Par l’application d’une « fiction » d’achat-revente, ces plateformes facilitatrices seront ainsi, dans certains cas, tenues d’acquitter la TVA à l’importation et de collecter la TVA sur la vente à distance.

Cas dans lesquels la plateforme sera redevable de la TVA

Les articles 256 V 2° B du CGI et 293 A du CGI prévoient deux situations dans lesquelles les plateformes seront redevables de la TVA.

1) Lorsqu’elles s’entremettent dans une vente à distance de biens importés dont la valeur des biens n’excède pas 150 euros (fiction d’achat-revente).

Dans cette situation, l’élément déterminant est le lieu de provenance du bien.
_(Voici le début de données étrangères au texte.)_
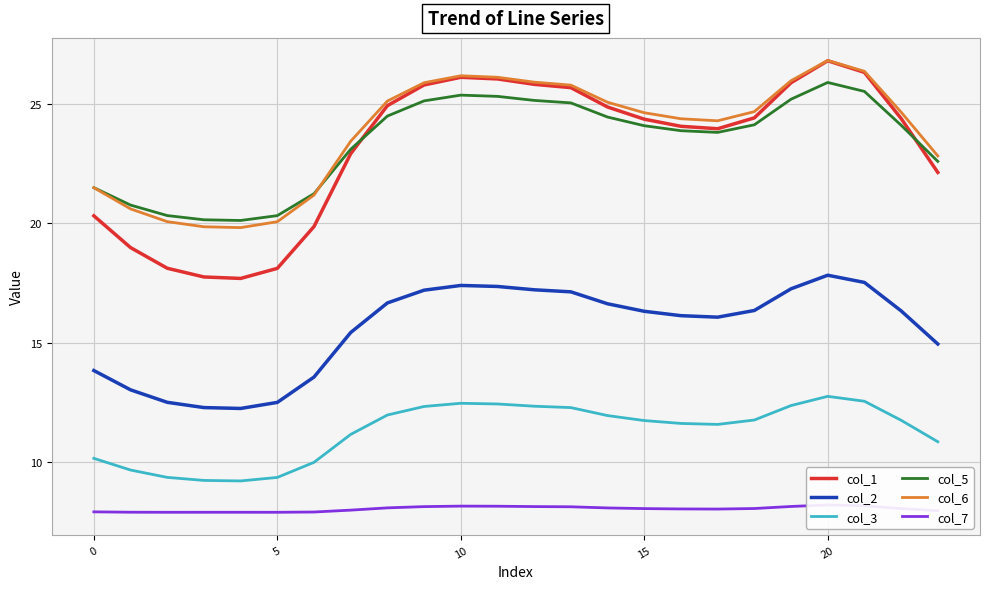

At 9, list the series in order from smallest to largest.

col_7, col_3, col_2, col_5, col_1, col_6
Elle recouvre les cas dans lesquels les biens sont livrés depuis un Etat tiers à l’Union européenne vers un client non assujetti établi dans l’Union européenne, quel que soit le lieu d’établissement du vendeur. La plateforme sera alors tenue d’acquitter la TVA d’importation sauf option pour l’IOSS et de collecter la TVA sur la vente à distance subséquente. 

La France a, par ailleurs, étendu le cas de redevabilité de la TVA à l’importation pour les envois d’une valeur de plus de 150 euros destinés aux clients non assujettis français. Dans cette hypothèse, la plateforme ne sera redevable que de la seule TVA d’importation, la TVA sur la vente à distance restera due par le vendeur (non-application de la fiction d’achat-revente). 

2) Lorsqu’elles s’entremettent dans une vente domestique ou une vente à distance intracommunautaire et que le vendeur est établi dans un pays tiers à l’Union européenne (fiction achat-revente). 

Dans cette situation, l’élément déterminant est le lieu d’établissement du vendeur. Elle recouvre les cas dans lesquels le vendeur, qui n’est pas établi au sein de l’Union européenne, a recours à la plateforme pour vendre des biens déjà situés au sein de l’Union européenne au profit de clients non assujettis. La plateforme sera alors tenue de collecter la TVA sur la vente domestique ou la vente à distance intracommunautaire.

Si les plateformes souhaitent bénéficier de l’exonération de TVA d’importation et/ou simplifier leurs obligations déclaratives dans les différents Etats membres, elles auront la possibilité d’utiliser les guichets uniques (OSS et/ou IOSS).

Enfin, il est à noter que les plateformes seront dans l’obligation de tenir au minimum un voire plusieurs registres de toutes les opérations qu’elles facilitent.

A ce stade, il convient de souligner que l’ensemble des administrations des Etats membres n’ont pas encore publié leurs commentaires sur cette réforme. Il conviendra de surveiller si ces transpositions sont toujours en ligne avec les textes communautaires. 

Par ailleurs, la Commission européenne entend faire une première évaluation sur l’efficacité de cette réforme après une première période de mise en œuvre et entend d’ores et déjà travailler sur l’élargissement de l’OSS à d’autres opérations ou sur le caractère obligatoire de l’IOSS.